January 23, 2018 / 2:50 PM / a month ago

Hafiz Saeed petitions Pakistan court to block takeover of charities

LAHORE, Pakistan (Reuters) - A founder of a Pakistani militant group blacklisted by the United Nations for terrorism said on Tuesday he had filed a court petition to halt government plans to seize control of his charities.

Hafiz Saeed is the founder of Lashkar-e-Taiba (LeT), or Army of the Pure, blamed by the United States, India for four days of shootings and bombings in Mumbai in 2008 that killed 166 people.

LeT, Saeed and charities that he controls are all included on terrorism blacklists by the U.N. Security Council and the United States. He denies any role in the Mumbai attacks and says he and his charities have no links to militants.

Prime Minister Shahid Khaqan Abbasi said on Monday his government will push ahead with a plan to take control of charities linked to Saeed.

Pakistan’s government placed Saeed under house arrest a year ago, but he was released in November after a court ruled there was no evidence to hold him.

Under pressure from the United States, United Nations and international institutions to crack down on terrorist financing, Pakistan drew up secret plans in December for a “takeover” of charities linked to Saeed.

The United States calls Saeed’s charities -- Jamaat-ud-Dawa (JuD) and the Falah-e-Insaniat Foundation (FIF) -- “terrorist fronts” for LeT, which Saeed co-founded in 1987.

Pakistan’s plans to seize the assets were drawn up ahead of a U.N. Security Council team visiting Islamabad this month to review the country’s progress against blacklisted groups.

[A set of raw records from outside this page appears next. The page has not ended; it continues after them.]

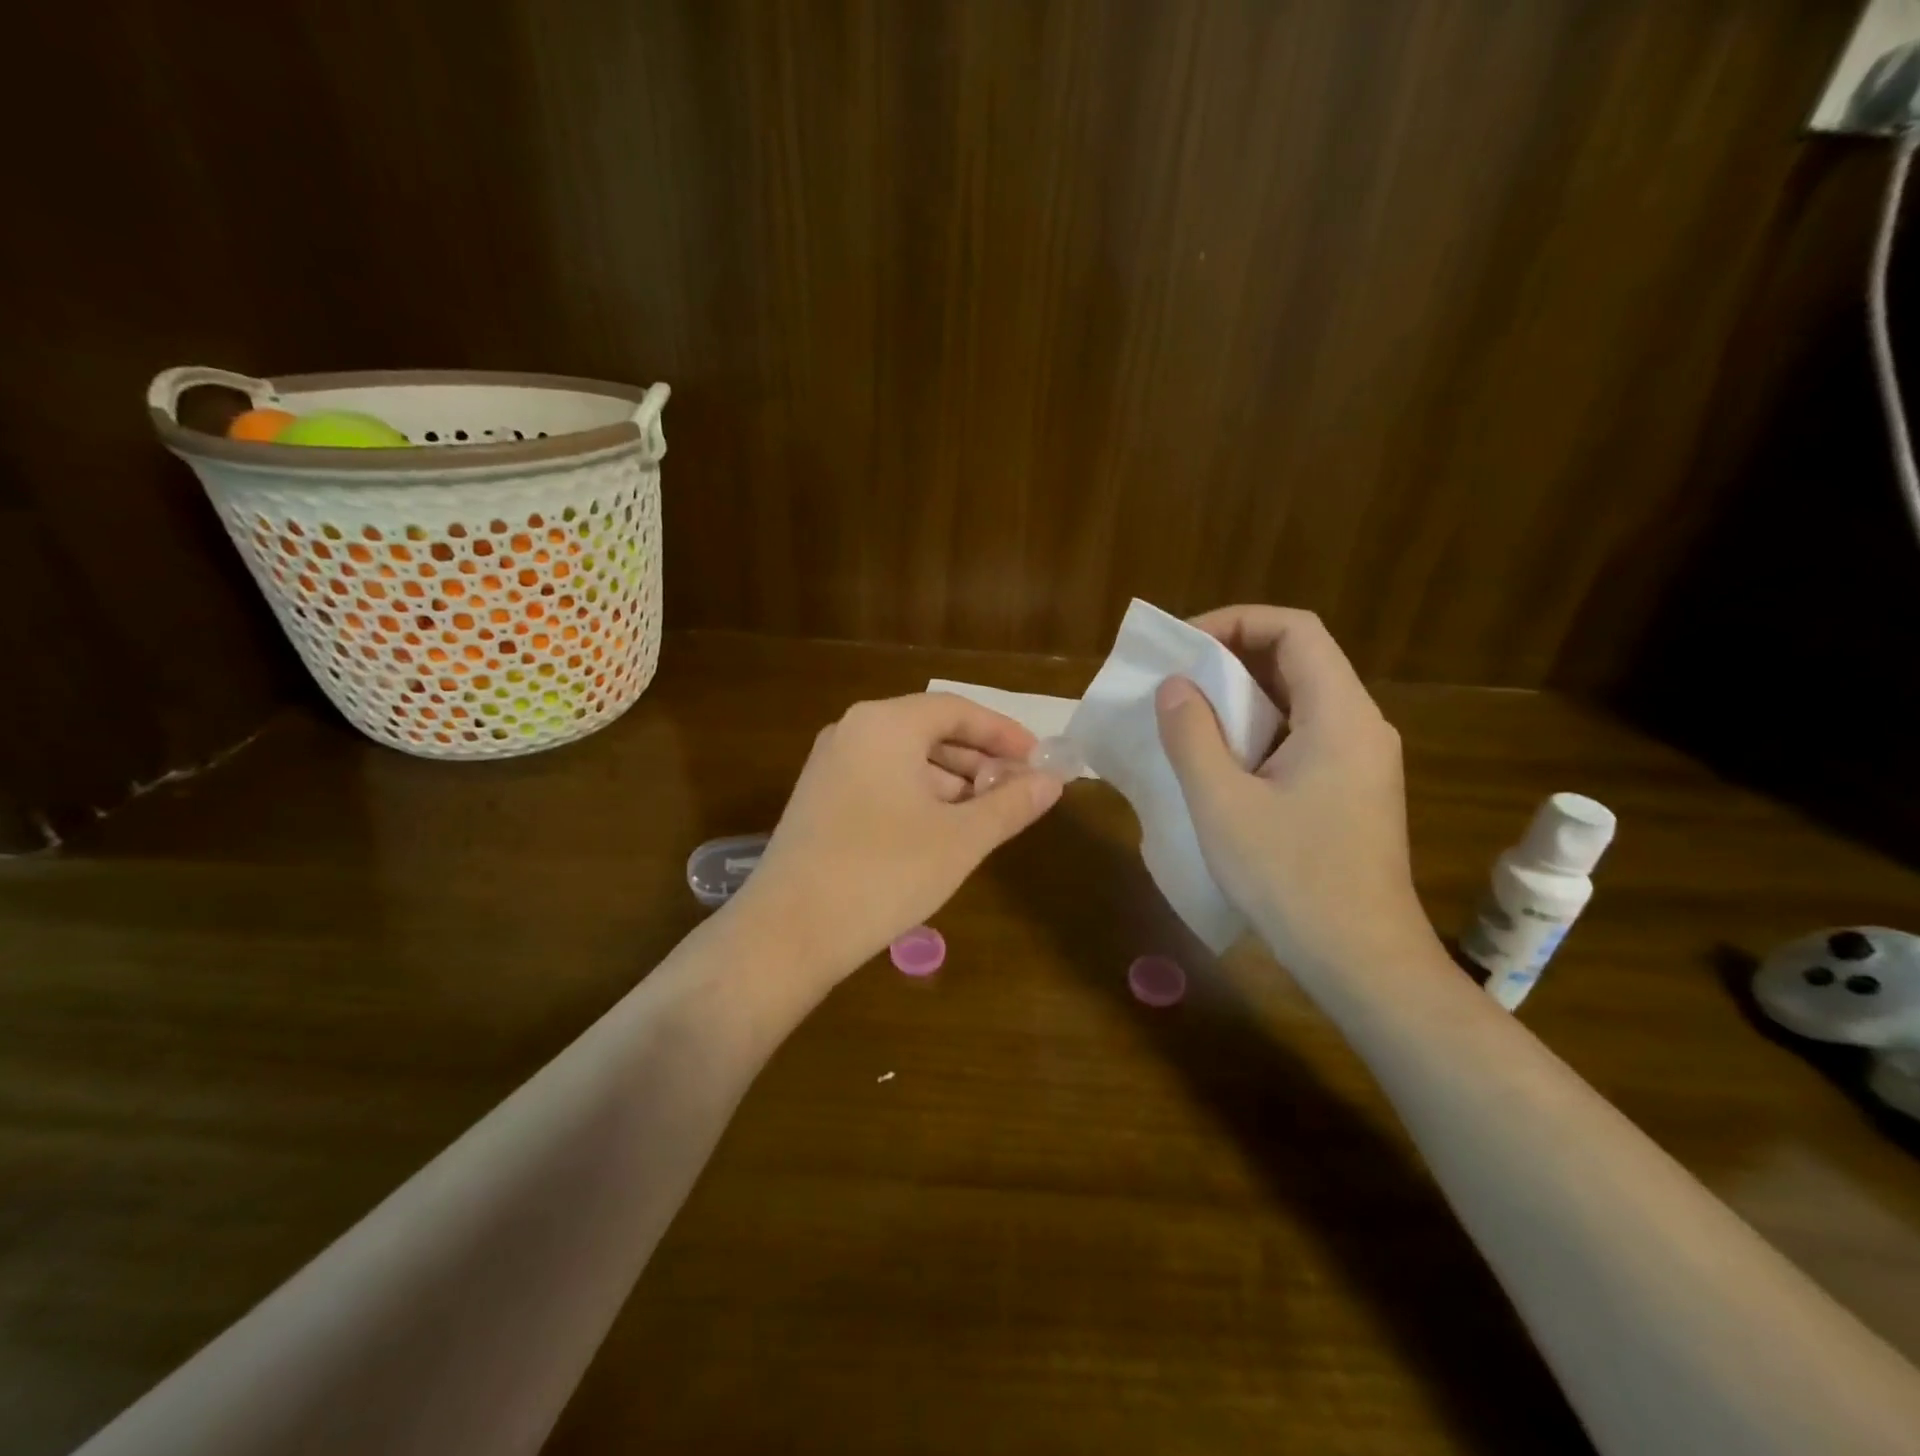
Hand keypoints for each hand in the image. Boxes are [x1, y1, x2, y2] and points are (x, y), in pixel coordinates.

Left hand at [728, 693, 1064, 980]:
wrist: (789, 931)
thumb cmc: (885, 873)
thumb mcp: (961, 839)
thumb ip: (1010, 805)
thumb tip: (1052, 782)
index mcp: (886, 725)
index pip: (957, 710)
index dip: (1003, 733)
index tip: (1037, 760)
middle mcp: (852, 732)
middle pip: (929, 731)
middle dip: (978, 760)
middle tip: (1017, 791)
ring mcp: (830, 765)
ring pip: (905, 759)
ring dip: (950, 782)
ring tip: (986, 816)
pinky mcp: (819, 799)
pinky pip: (881, 780)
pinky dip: (918, 796)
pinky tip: (941, 831)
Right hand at [1154, 606, 1437, 982]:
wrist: (1361, 960)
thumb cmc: (1290, 878)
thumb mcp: (1223, 803)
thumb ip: (1193, 735)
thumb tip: (1175, 687)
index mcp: (1340, 715)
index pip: (1296, 630)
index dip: (1237, 622)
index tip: (1185, 646)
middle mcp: (1361, 726)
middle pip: (1299, 661)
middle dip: (1233, 659)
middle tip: (1176, 682)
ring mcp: (1361, 761)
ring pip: (1299, 702)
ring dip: (1243, 699)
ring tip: (1189, 718)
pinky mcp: (1353, 792)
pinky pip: (1303, 737)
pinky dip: (1259, 733)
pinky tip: (1221, 764)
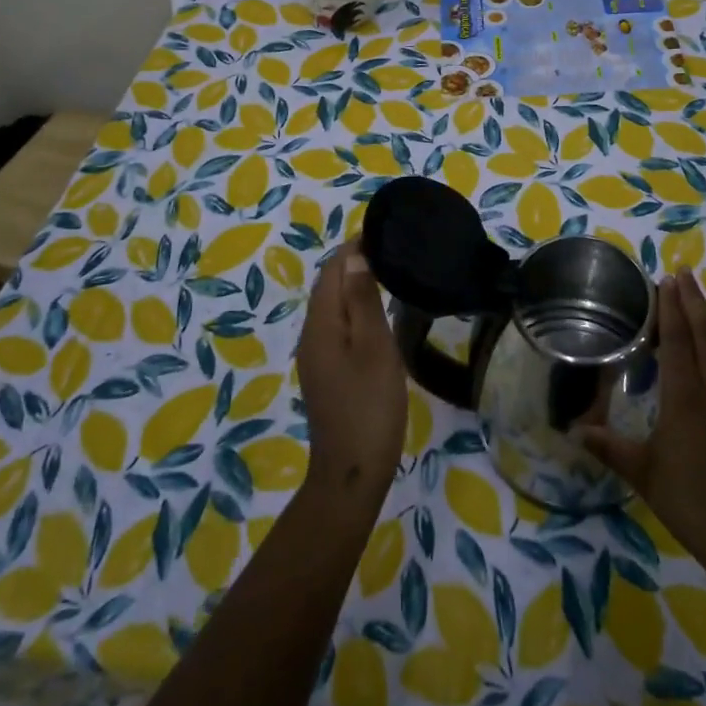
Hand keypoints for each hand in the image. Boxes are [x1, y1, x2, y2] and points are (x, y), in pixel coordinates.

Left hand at [295, 240, 408, 501]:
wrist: (352, 473)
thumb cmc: (369, 406)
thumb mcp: (374, 349)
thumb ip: (362, 301)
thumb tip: (355, 256)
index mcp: (321, 324)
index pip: (333, 270)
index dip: (355, 247)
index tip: (386, 232)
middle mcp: (311, 334)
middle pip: (329, 285)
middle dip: (355, 262)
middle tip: (394, 249)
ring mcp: (316, 355)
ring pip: (333, 306)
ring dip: (355, 285)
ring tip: (390, 274)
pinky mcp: (326, 372)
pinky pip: (337, 325)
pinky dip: (355, 309)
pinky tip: (378, 315)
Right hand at [582, 270, 705, 575]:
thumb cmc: (691, 500)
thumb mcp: (643, 473)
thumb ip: (609, 447)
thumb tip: (573, 431)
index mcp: (685, 395)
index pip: (676, 339)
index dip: (670, 308)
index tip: (666, 280)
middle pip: (704, 335)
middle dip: (693, 302)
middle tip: (683, 273)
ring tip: (700, 305)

“We have filed a writ petition in the high court regarding these news which are going on in the media about the government’s measures (against us) or the United Nations delegation arriving here,” Saeed said in a press conference in the eastern city of Lahore where his charities are based.

He said any government moves against him would be carrying out the will of the United States and India.

Saeed’s freedom in Pakistan, where he holds public rallies, has been a thorn in Islamabad’s relations with India and the United States.

Saeed said the charities broke no laws, and offered to allow the U.N. team to visit projects they run.

“Any delegation from any corner of the world can visit there,” he said. “All of our work across Pakistan can be checked. We are not doing anything illegal.”